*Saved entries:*
□ □ □
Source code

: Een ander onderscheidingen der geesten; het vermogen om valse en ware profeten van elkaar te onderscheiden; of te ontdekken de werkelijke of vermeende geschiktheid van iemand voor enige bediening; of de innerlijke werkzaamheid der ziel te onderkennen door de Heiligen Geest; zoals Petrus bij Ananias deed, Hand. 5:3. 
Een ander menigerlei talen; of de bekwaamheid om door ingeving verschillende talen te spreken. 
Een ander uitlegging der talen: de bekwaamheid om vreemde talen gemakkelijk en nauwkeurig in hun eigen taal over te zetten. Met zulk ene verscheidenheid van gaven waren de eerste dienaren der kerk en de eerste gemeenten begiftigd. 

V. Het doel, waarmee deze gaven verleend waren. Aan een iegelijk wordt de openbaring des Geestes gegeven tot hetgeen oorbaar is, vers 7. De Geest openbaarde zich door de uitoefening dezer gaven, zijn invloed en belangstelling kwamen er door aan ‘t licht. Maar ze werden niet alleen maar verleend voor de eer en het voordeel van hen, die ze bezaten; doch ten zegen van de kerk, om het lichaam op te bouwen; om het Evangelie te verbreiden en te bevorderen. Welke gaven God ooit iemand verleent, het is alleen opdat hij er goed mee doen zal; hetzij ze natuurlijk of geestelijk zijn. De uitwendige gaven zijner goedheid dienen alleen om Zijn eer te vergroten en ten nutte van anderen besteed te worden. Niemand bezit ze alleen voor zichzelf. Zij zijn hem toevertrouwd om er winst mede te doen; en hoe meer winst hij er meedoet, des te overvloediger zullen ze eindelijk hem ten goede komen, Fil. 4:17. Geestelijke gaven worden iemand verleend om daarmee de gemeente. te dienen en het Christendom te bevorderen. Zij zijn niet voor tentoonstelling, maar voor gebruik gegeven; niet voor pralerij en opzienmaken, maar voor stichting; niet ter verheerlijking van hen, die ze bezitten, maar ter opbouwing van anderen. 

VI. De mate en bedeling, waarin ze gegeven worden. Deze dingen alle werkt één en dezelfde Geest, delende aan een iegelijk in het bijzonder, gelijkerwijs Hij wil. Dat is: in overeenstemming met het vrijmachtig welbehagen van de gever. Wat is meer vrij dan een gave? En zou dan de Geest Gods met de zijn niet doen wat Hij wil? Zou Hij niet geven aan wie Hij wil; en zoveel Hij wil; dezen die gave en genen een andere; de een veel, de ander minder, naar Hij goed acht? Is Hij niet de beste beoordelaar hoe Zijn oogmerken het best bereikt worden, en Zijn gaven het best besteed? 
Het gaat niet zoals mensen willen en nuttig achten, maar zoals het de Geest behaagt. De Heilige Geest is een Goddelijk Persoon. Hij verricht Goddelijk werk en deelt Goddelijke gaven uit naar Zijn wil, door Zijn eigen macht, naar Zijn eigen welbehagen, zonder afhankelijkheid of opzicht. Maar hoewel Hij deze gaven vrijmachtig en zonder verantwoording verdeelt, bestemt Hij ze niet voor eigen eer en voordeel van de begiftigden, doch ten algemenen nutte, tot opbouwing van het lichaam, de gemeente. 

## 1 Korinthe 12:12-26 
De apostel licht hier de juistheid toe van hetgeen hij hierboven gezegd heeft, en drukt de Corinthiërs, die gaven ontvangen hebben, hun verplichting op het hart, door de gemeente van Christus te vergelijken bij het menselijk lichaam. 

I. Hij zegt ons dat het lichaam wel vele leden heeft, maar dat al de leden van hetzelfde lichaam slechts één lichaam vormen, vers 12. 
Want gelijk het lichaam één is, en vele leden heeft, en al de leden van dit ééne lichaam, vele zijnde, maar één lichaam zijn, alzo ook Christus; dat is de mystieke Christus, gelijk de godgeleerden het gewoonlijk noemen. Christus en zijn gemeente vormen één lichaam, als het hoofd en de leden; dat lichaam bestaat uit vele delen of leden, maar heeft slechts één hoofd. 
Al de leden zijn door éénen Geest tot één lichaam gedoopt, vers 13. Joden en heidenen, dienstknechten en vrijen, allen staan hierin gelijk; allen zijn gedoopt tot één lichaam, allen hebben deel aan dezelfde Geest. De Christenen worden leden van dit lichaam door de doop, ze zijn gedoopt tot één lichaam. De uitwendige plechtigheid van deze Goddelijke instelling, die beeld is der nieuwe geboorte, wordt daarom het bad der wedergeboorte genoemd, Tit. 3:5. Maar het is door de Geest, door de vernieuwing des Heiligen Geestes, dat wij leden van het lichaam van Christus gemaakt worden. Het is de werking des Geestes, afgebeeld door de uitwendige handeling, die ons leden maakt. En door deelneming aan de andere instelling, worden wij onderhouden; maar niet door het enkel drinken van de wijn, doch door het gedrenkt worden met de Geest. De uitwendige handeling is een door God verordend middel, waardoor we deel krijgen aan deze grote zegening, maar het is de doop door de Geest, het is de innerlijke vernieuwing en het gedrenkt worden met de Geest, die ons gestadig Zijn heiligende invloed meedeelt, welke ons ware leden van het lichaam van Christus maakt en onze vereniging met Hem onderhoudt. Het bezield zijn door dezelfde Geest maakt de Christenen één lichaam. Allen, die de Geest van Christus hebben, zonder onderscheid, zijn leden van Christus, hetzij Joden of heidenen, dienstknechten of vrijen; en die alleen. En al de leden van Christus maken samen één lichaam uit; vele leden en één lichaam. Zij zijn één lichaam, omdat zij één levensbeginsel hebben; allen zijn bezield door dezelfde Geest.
□ □ □
*WHAT IS NEEDED:*
Your task is to copy every line in the entries that holds the string "kerk".

*RESPONSE BELOW:*
Een ander uitlegging der talen: de bekwaamheid om vreemde talen gemakkelijk en nauwkeurig in hun eigen taal over te zetten. Met zulk ene verscheidenheid van gaven waren de eerste dienaren der kerk en de eerste gemeenten begiftigd. 
V. Het doel, waarmee deze gaven verleend waren. Aan een iegelijk wordt de openbaring des Geestes gegeven tot hetgeen oorbaar is, vers 7. De Geest openbaarde zich door de uitoefening dezer gaven, zijn invloed en belangstelling kwamen er door aan ‘t licht. Maar ze werden niet alleen maar verleend voor de eer en het voordeel van hen, die ze bezaten; doch ten zegen van de kerk, om het lichaam op te bouwen; om het Evangelie te verbreiden en te bevorderen. Welke gaven God ooit iemand verleent, het is alleen opdat hij er goed mee doen zal; hetzij ze natuurlijk of geestelijk zijn. De uitwendige gaven zijner goedheid dienen alleen om Zijn eer te vergroten en ten nutte van anderen besteed te worden. Niemand bezit ze alleen voor zichzelf. Zij zijn hem toevertrouwd om er winst mede te doen; en hoe meer winst hij er meedoet, des te overvloediger zullen ze eindelijk hem ten goede komen, Fil. 4:17. Geestelijke gaven worden iemand verleend om daarmee de gemeente. te dienen en het Christendom te bevorderen. Zij zijn niet voor tentoonstelling, maar voor gebruik gegeven; niet voor pralerij en opzienmaken, maar voor stichting; niet ter verheerlijking van hen, die ze bezitten, maar ter opbouwing van anderen. 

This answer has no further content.